スターダムと新日本のオーナー、ブシロードの木谷高明社長(62)がIWGP女子王座の新設を発表したのが、7月29日に行われたスターダムの戦略発表会だった。だが、ベルトの趣旨や運用方法などがあいまいだったことからSNSを中心に大きな反響を呼び、木谷社長自ら説明不足を謝罪する事態になった。
戦略発表会の様子を動画でチェックしたという永田は「あんな何でもやっちゃおう的な感じで言うから…」としつつ「もっと違う形で発表した方がよかったよ。あんな雑談みたいな戦略発表会で言うからさ、ちょっと誤解を生むんだよ」と指摘した。
ただし、女子王座自体の新設については「新しい時代をつくる上では、批判覚悟でやっていけばいい」と賛同する。

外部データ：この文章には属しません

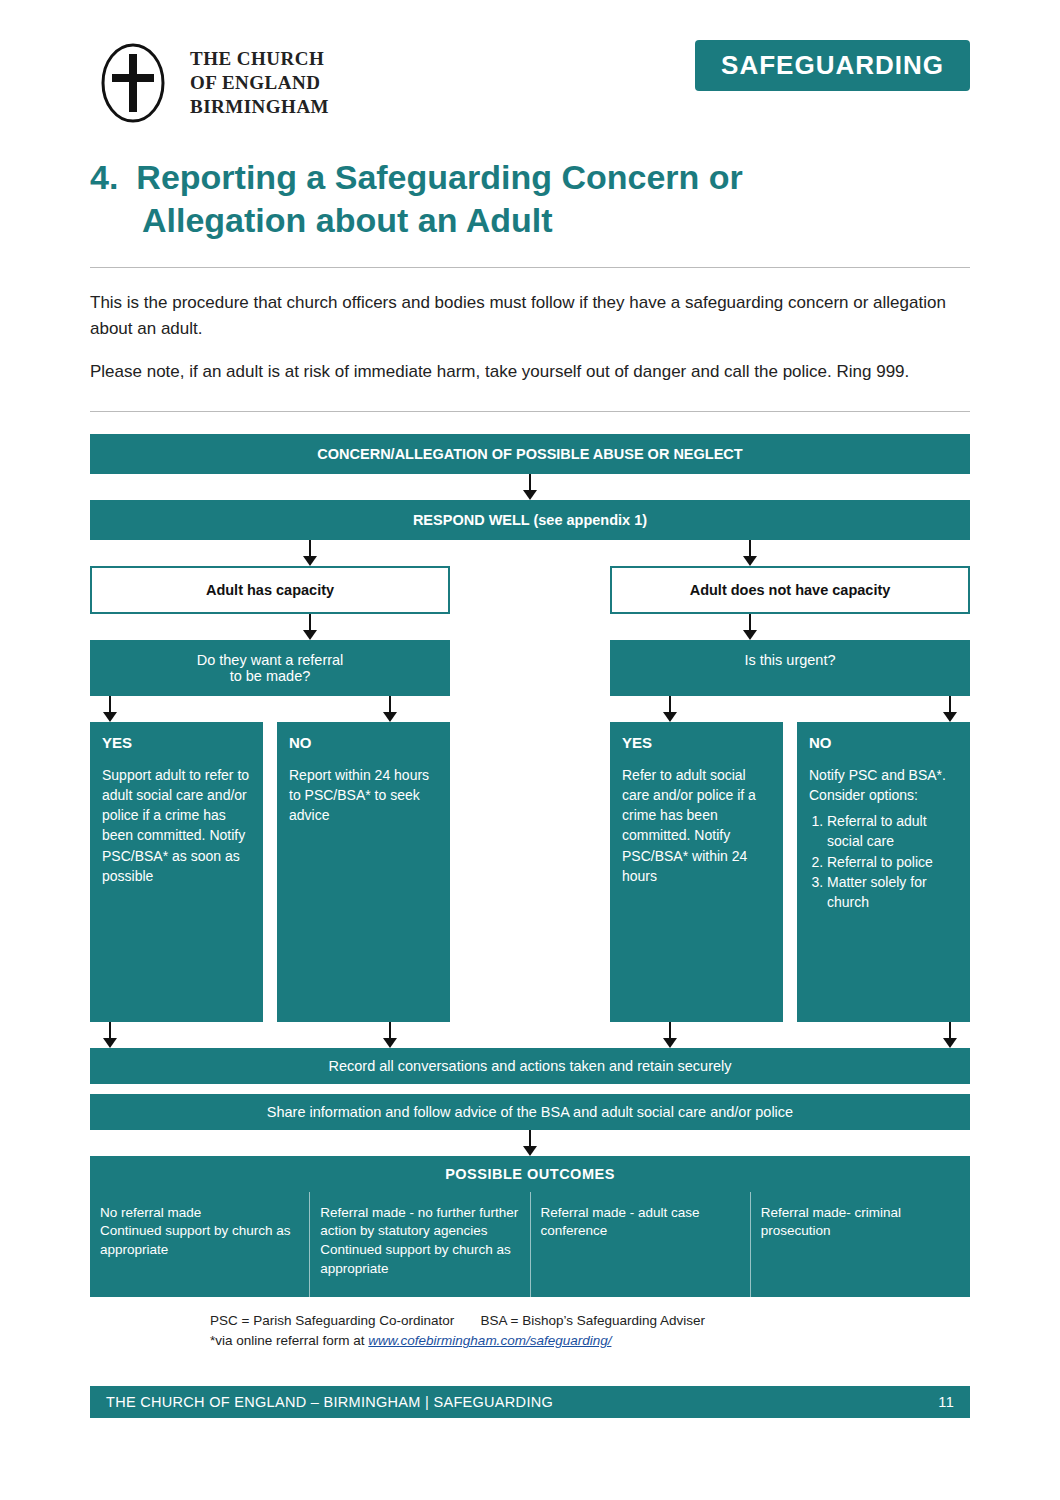The Church
of England
Birmingham
SAFEGUARDING
4. Reporting a Safeguarding Concern orAllegation about an Adult
This is the procedure that church officers and bodies must follow if they have a safeguarding concern or allegation about an adult.
Please note, if an adult is at risk of immediate harm, take yourself out of danger and call the police. Ring 999.
CONCERN/ALLEGATION OF POSSIBLE ABUSE OR NEGLECT
RESPOND WELL (see appendix 1)
Adult has capacity
Adult does not have capacity
Do they want a referral
to be made?
Is this urgent?
YES
Support adult to refer to adult social care and/or police if a crime has been committed. Notify PSC/BSA* as soon as possible
NO
Report within 24 hours to PSC/BSA* to seek advice
YES
Refer to adult social care and/or police if a crime has been committed. Notify PSC/BSA* within 24 hours
NO
Notify PSC and BSA*. Consider options:
Referral to adult social care
Referral to police
Matter solely for church
Record all conversations and actions taken and retain securely
Share information and follow advice of the BSA and adult social care and/or police
POSSIBLE OUTCOMES
No referral made
Continued support by church as appropriate
Referral made - no further further action by statutory agencies
Continued support by church as appropriate
Referral made - adult case conference
Referral made- criminal prosecution
PSC = Parish Safeguarding Co-ordinator BSA = Bishop’s Safeguarding Adviser
*via online referral form at www.cofebirmingham.com/safeguarding/
THE CHURCH OF ENGLAND – BIRMINGHAM | SAFEGUARDING 11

加えてワールド王座(現王者・朱里)やワンダー王座(現王者・上谷沙弥)といった既存のスターダムベルトとは同じ扱いにしてはいけないと力説。「IWGP女子は新日本プロレスのアメリカ興行で王座戦をやって、スターダムの選手が取りにいく方がお勧めですよ」と提案した。
「スターダムでリーグ戦でもやって、その代表者が取りにいくのもいいじゃないか。ベルトが取れなかったら、アメリカにずっと住むとかね。そうすることで世界での知名度とか価値観が出てくるんじゃないかな」
また、海外戦略を目的に2016年に創設されたSWA世界王座(現王者・岩谷麻優)との兼ね合いについても「新日本プロレスと同じで、2つのベルトを一緒にして『IWGP世界女子王座』にしちゃえばいいじゃん」とニヤリ。昨年、IWGPヘビー級とIWGPインターコンチネンタル王座が統一され、IWGP世界ヘビー級王座が新設された例を挙げた。ただし「まあ、それをやると、また問題になるだろうな」と付け加えることを忘れなかったが…。
くしくも、SWA王者の岩谷は真っ先にIWGP女子王座取りを表明した。岩谷とは4月に英語特訓を敢行し〝師弟関係〟にあると自負する永田は「SWAのベルトを持って(米国に)行けばいいじゃん。『チェケラ!』ってやったらいい。英語力は微妙だったけどね、ヘッヘヘ」と挑戦を後押し。ミスターの賛同はベルト論争に一石を投じそうだ。